GIVEN TEXT –
########################################

TW: contains a very mild reference to self harm.
Recently, things have been getting a little easier for me. My mood has picked up slightly, I’m managing my anxiety better (not needing to use my emergency Diazepam other than at weekends, when things are more hectic around the house) and I feel relatively positive about the future.
There are a number of possible reasons for this small improvement. I’ve recently had my dose of Quetiapine increased to 400mg, my Psychologist has indicated that there is a chance I meet the necessary criteria for a diagnosis of Avoidant Personality Disorder (APD) and I have discovered Art as a form of therapy. In addition, the Open University have produced a ‘Disabled Student Profile’ for me, detailing the difficulties I have around studying and offering a number of measures that may make life a little easier should I return to study this Autumn. To clarify, I have attempted, but failed, on a number of occasions to complete some modules in the Natural Sciences area. This was noted by my Student Support Team, who approached me and asked if there was anything going on with which they may be able to help. My Psychologist has read this profile and assured me that it is 100% accurate and would be fully endorsed by any professional. So, in a sense, I’m making an attempt to build a life around my illness and all the limitations that come with it.
I won’t deny that things are far from where I’d like them to be. I still struggle with SH, my appetite has been such that anything other than the plainest of foods (cereal, toast, tea biscuits, Ready Salted Hula Hoops (that one’s for you, @mrsvjdw) have become a seemingly insurmountable effort…
And then there’s the volatility of Mental Illness in itself. I know not to take things for granted. I no longer get disillusioned by a couple of ‘good days’ and, this evening, I had to pull the brake on an impending project. My Mum has taken the next three days off work, the plan being that together we would decorate my bedroom. But faced with the sudden reality of what this would involve – moving furniture, undercoating, gloss-work, buying curtains, buying duvet covers, shampooing the carpet – I realised I was being slightly railroaded. I understand the sentiment. I understand that this is something my Mum thought we might do together. But I don’t have the energy for a time-restricted job, a three-day event. And I don’t have the disposition to cope with chaos.

########################################

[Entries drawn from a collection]
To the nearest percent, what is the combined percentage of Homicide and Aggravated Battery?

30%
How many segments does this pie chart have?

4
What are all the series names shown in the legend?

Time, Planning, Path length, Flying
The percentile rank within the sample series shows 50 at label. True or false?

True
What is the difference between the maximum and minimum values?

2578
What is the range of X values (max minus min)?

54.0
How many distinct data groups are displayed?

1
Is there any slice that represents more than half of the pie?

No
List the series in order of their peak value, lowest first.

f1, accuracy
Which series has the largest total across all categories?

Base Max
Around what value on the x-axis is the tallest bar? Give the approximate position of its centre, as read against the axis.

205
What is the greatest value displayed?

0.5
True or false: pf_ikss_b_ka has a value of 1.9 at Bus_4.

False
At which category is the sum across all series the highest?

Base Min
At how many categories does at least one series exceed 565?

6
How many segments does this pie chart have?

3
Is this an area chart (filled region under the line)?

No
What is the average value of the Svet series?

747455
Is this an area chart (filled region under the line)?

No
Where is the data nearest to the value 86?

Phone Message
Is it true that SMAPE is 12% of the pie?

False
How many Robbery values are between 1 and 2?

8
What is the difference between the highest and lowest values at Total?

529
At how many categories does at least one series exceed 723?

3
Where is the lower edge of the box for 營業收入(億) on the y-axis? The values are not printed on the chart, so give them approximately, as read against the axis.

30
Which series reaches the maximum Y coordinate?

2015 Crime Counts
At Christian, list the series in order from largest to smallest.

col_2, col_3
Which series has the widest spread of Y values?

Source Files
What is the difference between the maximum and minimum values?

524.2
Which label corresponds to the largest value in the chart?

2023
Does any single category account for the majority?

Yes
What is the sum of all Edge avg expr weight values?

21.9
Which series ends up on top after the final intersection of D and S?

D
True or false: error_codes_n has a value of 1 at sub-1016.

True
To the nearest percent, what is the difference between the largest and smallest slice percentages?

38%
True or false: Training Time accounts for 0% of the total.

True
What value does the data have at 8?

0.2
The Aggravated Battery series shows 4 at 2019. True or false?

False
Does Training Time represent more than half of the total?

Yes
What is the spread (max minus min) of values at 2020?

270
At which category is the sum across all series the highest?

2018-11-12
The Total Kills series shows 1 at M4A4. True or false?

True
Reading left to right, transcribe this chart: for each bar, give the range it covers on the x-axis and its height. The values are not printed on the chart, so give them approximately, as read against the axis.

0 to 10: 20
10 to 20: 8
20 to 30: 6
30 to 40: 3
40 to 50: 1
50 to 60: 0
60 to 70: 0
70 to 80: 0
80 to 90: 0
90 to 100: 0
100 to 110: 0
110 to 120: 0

########################################

LIST OF TASKS –
A - In the mental health post, what dose of Quetiapine has the writer's dose been raised to?
B - Reproduce the wording of the mental health post, starting with "Recently, things have" and going on through "about the future.".
The records are separate from the text and stand on their own.

TASK SOLUTIONS –
A - 400mg.

B -
Recently, things have been getting a little easier for me. My mood has picked up slightly, I’m managing my anxiety better (not needing to use my emergency Diazepam other than at weekends, when things are more hectic around the house) and I feel relatively positive about the future.